Getting accurate location information is one of the main challenges when using social media in emergencies. Knowing that a bridge has collapsed or that a family is sitting on a roof is useless if you don’t know where this is happening.
Unfortunately, getting precise information from people is very difficult in an emergency: some people have problems with the technology, some don’t know the location very well, some are too stressed to give coherent information and in some parts of the world there aren’t many street names.
As a result, all social media listening projects during emergencies use considerable resources to ask “Can you please describe your location more precisely?” A new Twitter feature, which is currently in private beta, has the potential to make life much easier for emergency managers.
Through Twitter’s Direct Messaging APIs, it is now possible to initiate direct messages and to use these DMs to request location information from the user’s phone, i.e. the GPS module. Of course, the user has to give explicit consent for his/her location to be shared.
On their blog, Twitter demonstrates the functionality with the following example from TGI Fridays:
In an emergency management context I immediately see two uses for this:
- Help users share their precise location from mobile devices, with just one click.

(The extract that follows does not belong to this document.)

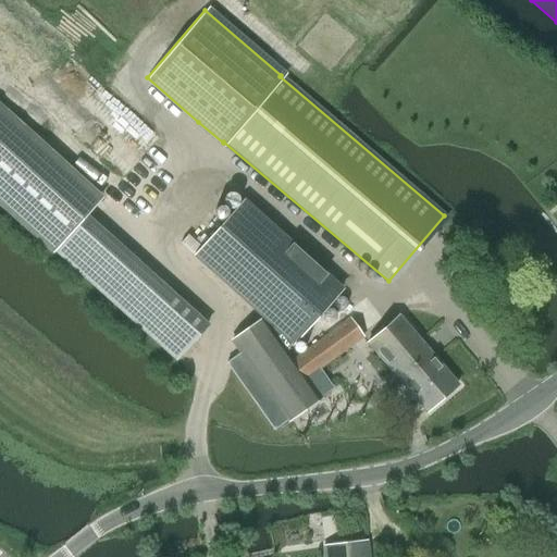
[(0,201),(50,249),(106,193),(0,96),(0,201)]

As an added benefit, this method also addresses some privacy concerns, since the location is shared by DM only and not publicly.

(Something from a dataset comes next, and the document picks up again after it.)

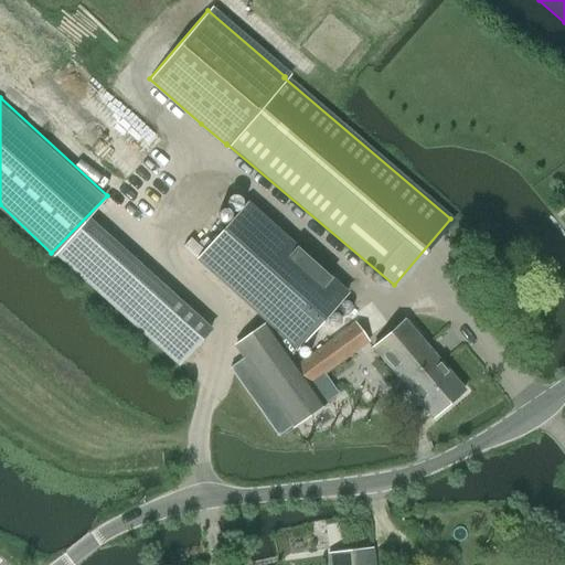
[(247,203),(195,260),(296,351),(349,294),(247,203)]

- Tell users where they can get help, for example where the next shelter is.
As the example from TGIF shows, location sharing can be linked with chat bots. That means you could write a simple bot that asks users what their needs are (food, shelter, etc) and then send them to the right address for that specific need. In an ideal world, you could even connect this with information about which shelters still have spaces and which are full and route people accordingly.